# where to look



## polishbutterfly (May 9, 2013)

im new to this post and serching for imformation on how i buy property in eygpt.i look in the near future to move and live in eygpt and need advice how or who i go too for help with buyin a property if any1 can help.much appriciate..


----------



## hurghadapat (Mar 26, 2010)

polishbutterfly said:


> im new to this post and serching for imformation on how i buy property in eygpt.i look in the near future to move and live in eygpt and need advice how or who i go too for help with buyin a property if any1 can help.much appriciate..

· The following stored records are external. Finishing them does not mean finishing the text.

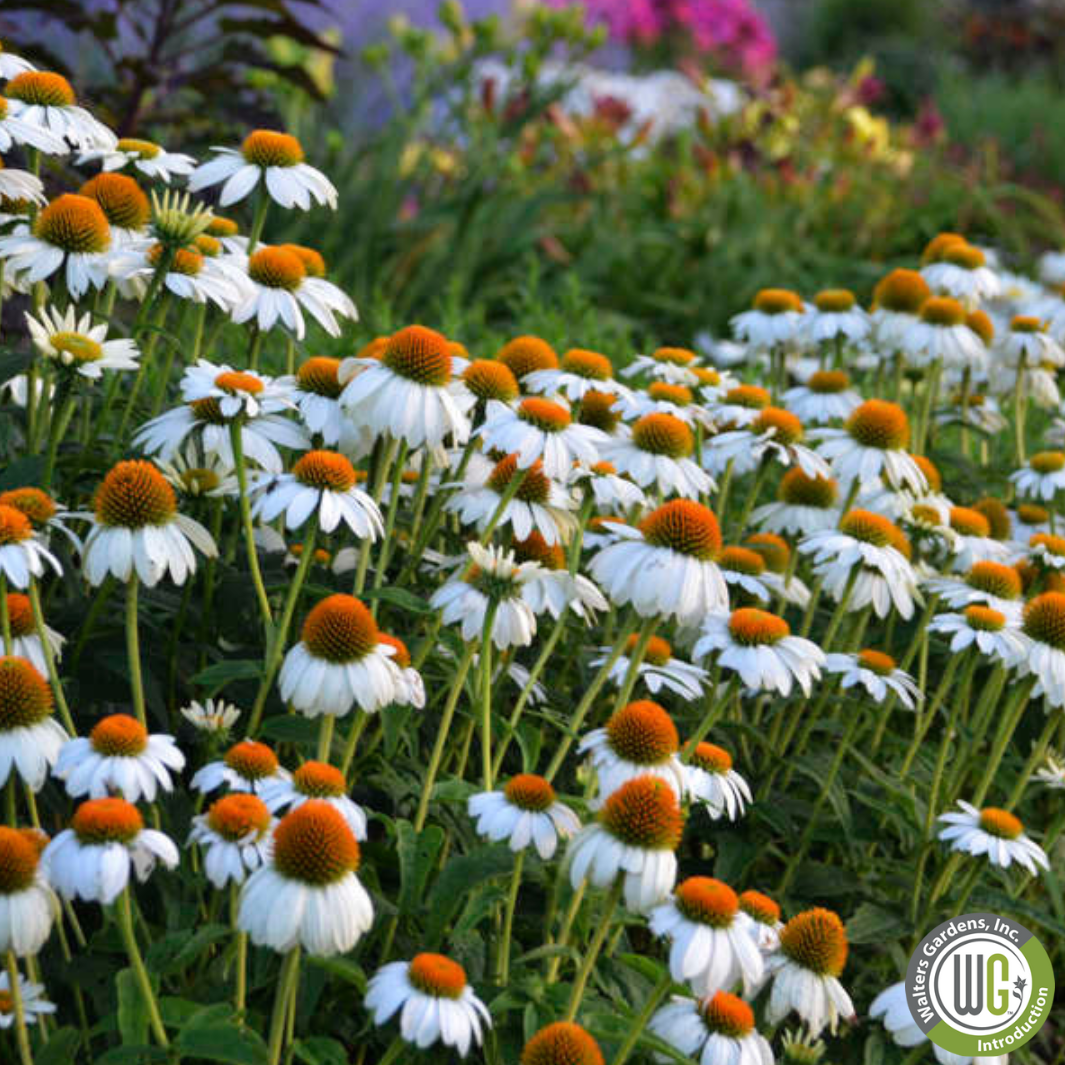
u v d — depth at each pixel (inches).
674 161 198.2
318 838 59.6
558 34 157.1
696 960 61.7
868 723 79.0
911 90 325.1
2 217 73.5
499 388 71.0
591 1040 60.7
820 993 65.3
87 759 61.4
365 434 70.7
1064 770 77.9
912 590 77.0
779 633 70.5
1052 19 339.0
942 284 92.3
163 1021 60.6
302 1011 63.6
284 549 73.2
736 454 79.4
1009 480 89.2
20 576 63.1
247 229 98.3
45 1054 60.7
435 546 78.0
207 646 70.2
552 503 70.9
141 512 64.3
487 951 67.2
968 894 73.5
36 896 59.4
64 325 68.8
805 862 75.9
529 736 69.3
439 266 150.6
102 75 125.3
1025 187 219.3
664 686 77.1
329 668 63.7
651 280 168.2
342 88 163.6
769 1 390.9
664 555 68.3
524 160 169.3
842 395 89.4
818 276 174.1
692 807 75.4
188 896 66.1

Hello and welcome to the forum....first Polish member we have on the Egypt forum..I think 

It would be a help if you said which part of Egypt you would like to buy in as most people on here are Cairo based.


----------



## MaidenScotland (Jun 6, 2009)

Hi, Have a look at the stickies at the top of the page, there is a comprehensive guide to living in Egypt including buying property


----------



## MaidenScotland (Jun 6, 2009)

http://www.expatforum.com/expats/eg...living-egypt-visa-marriage-property-cars.html


----------



## Githa (Jan 20, 2012)

Don't !!!


----------



## polishbutterfly (May 9, 2013)

my intrest is luxor,is there estate agent there i was told yes .can som1 plz advise me.i dont want to make mistake or get ripp off..thankyou


----------



## MaidenScotland (Jun 6, 2009)

I don't know anything but buying property in Egypt but I know that Luxor is a great place for land scams..


----------



## hurghadapat (Mar 26, 2010)

polishbutterfly said:


> my intrest is luxor,is there estate agent there i was told yes .can som1 plz advise me.i dont want to make mistake or get ripp off..thankyou


Have a look here....owned by English people

Luxor4flats - Accommodation In Luxor, Egypt - Flats, Villas, Commercial Properties and Land, for Rent and for Sale


----------



## polishbutterfly (May 9, 2013)

thanku for ur replys.im still confuse and got knowhere but thanku for ur time in reply


----------



## polishbutterfly (May 9, 2013)

thanku this as help x


----------



## mamasue (Oct 7, 2008)

I don't know your circumstances.....but, what I will say is....
If you haven't been to Egypt before... or even if you've only been on a holiday or two....
Living in Egypt is totally different to vacationing there....
I lived in Egypt for almost 5 years....I loved it the first couple of years and grew to hate it by year 5....
Luxor, as a busy tourist area (they have nothing else.... just tourism, and that's at an all-time low) is probably the worst place for property scams.
My suggestion would be to rent for the first couple of years, until you make an objective decision.
I invested nothing, except time.... and was very happy to have my house in England to return to.


----------